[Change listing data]
*** Block opens ***

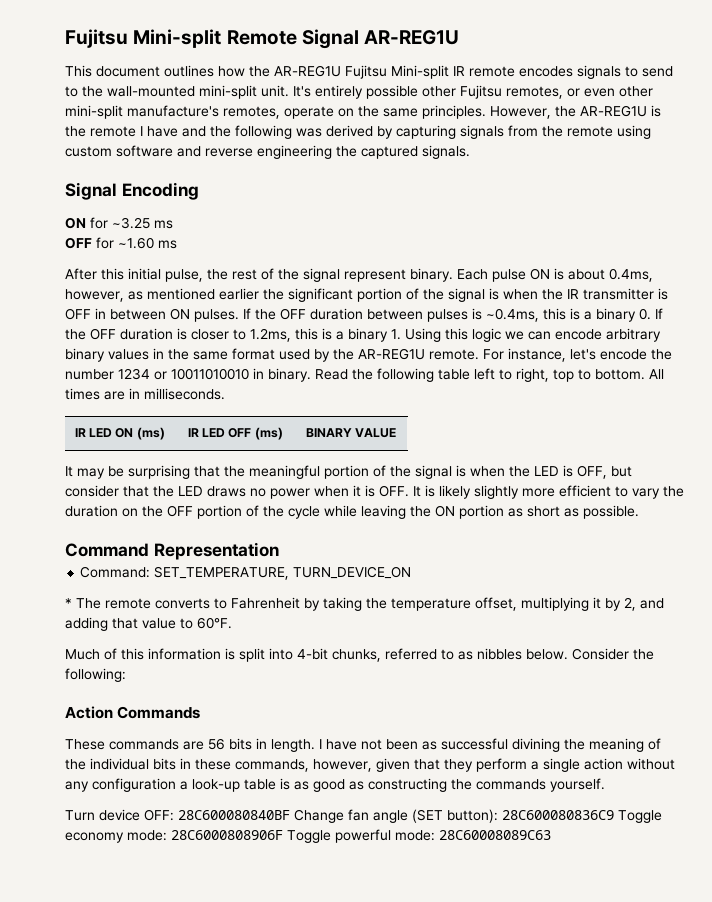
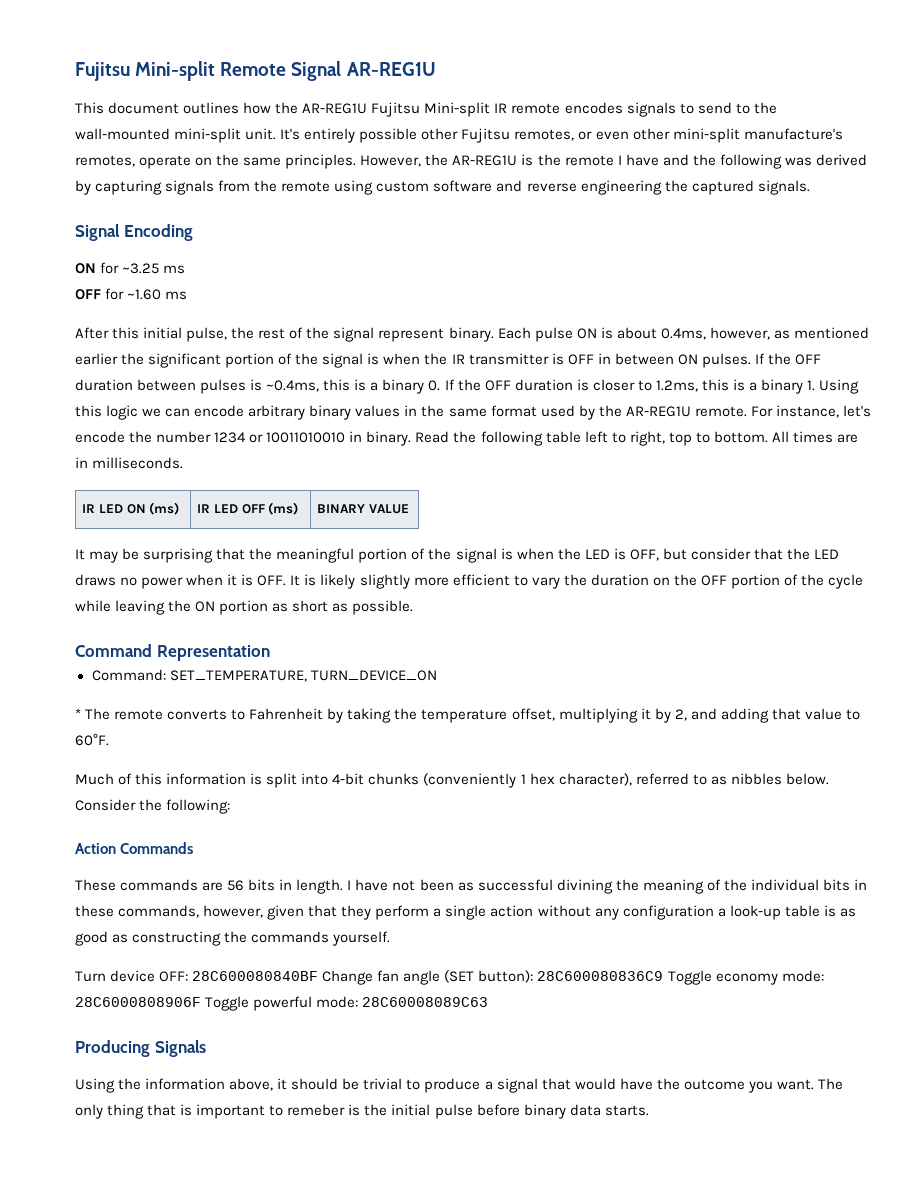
[332,649,381,662] chunks, -> [368,773,632,788] chunks (conveniently 1 hex character),
(551, 835) none -> [75,1040,206,1057] [75,1078,843,1093] [75,1104,649,1119] // Producing Signals // Using the information above, it should be trivial to produce a signal that would have the outcome you want. The only thing that is important to remeber is the initial pulse before binary data starts.

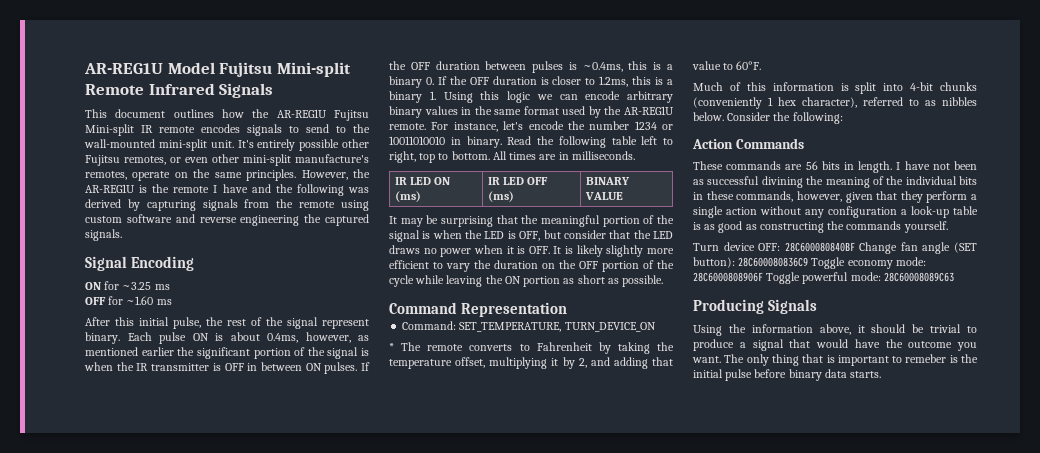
(75, 71) none -> [84,62,215,74] AR-REG1U Model
[291,61,436,81] Signal AR-REG1U -> [148,83,274,98] Infrared Signals

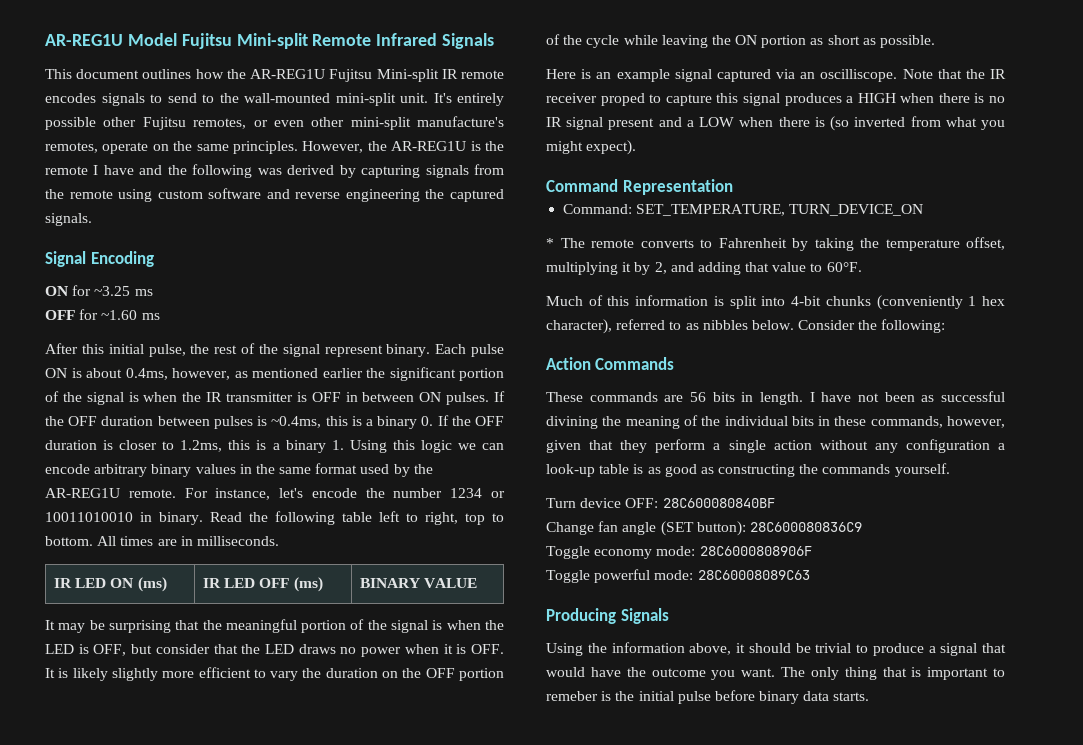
(664, 281) none -> [546,69,1006,82] [546,93,1005,106] [546,116,1005,131] [546,140,637,155] // Here is an example signal captured via an oscilliscope. Note that the IR receiver proped to capture this signal produces a HIGH when there is no IR signal present and a LOW when there is (so inverted from what you might expect).
(855, 247) none -> (775, 503) //
(809, 262) none -> (862, 527) //
(763, 277) none -> (812, 551) //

*** Block closes ***

## EXERCISE INSTRUCTIONS
Find the line with "(664, 281) none". Transcribe it and every line after it exactly, through the end of the records above, and nothing else.

## SOLUTION
(664, 281) none -> [546,69,1006,82] [546,93,1005,106] [546,116,1005,131] [546,140,637,155] // Here is an example signal captured via an oscilliscope. Note that the IR receiver proped to capture this signal produces a HIGH when there is no IR signal present and a LOW when there is (so inverted from what you might expect).
(855, 247) none -> (775, 503) //
(809, 262) none -> (862, 527) //
(763, 277) none -> (812, 551) //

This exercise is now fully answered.